It can be pretty hard to survive in a tough job market. Unless you have a decent and stable income, it can be extremely challenging to sustain yourself and ensure you are living up to the standards you are used to and enjoy life to the fullest.
Perhaps this is the reason many people choose to settle for a job that’s not what they’d envisioned for their career, but one that accommodates their most basic needs (also known as a survival job). This is to ensure that they are getting the most basic things that are necessary for them to survive e.g. money, food and, of course, a roof over their heads.
But what exactly is a survival job and how is it possible to give you all of these things? Career expert Randall S. Hansen has come up with the most appropriate definition that explains what it means:
“A survival job is typically a low-end, low-paying job that a displaced job-seeker takes on a temporary basis (often as a last resort) to cover basic living costs, in order to survive and avoid bankruptcy – or worse.”
────
**WORK INSTRUCTIONS:**
1) In the survival job passage, which career expert gave the definition of a survival job?
2) Reproduce the survival job passage verbatim from "It can be pretty" to "to the fullest.".

**AVAILABLE DATA:**
────
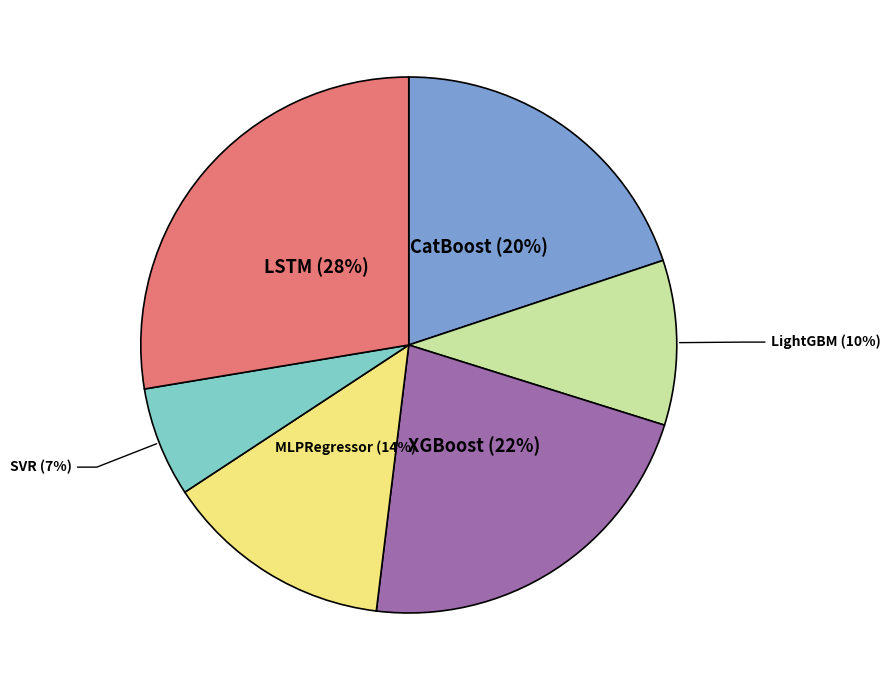

Is there a majority slice in this chart?

No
────
**ANSWERS TO THE TASKS:**
1) Randall S. Hansen

2)
It can be pretty hard to survive in a tough job market. Unless you have a decent and stable income, it can be extremely challenging to sustain yourself and ensure you are living up to the standards you are used to and enjoy life to the fullest.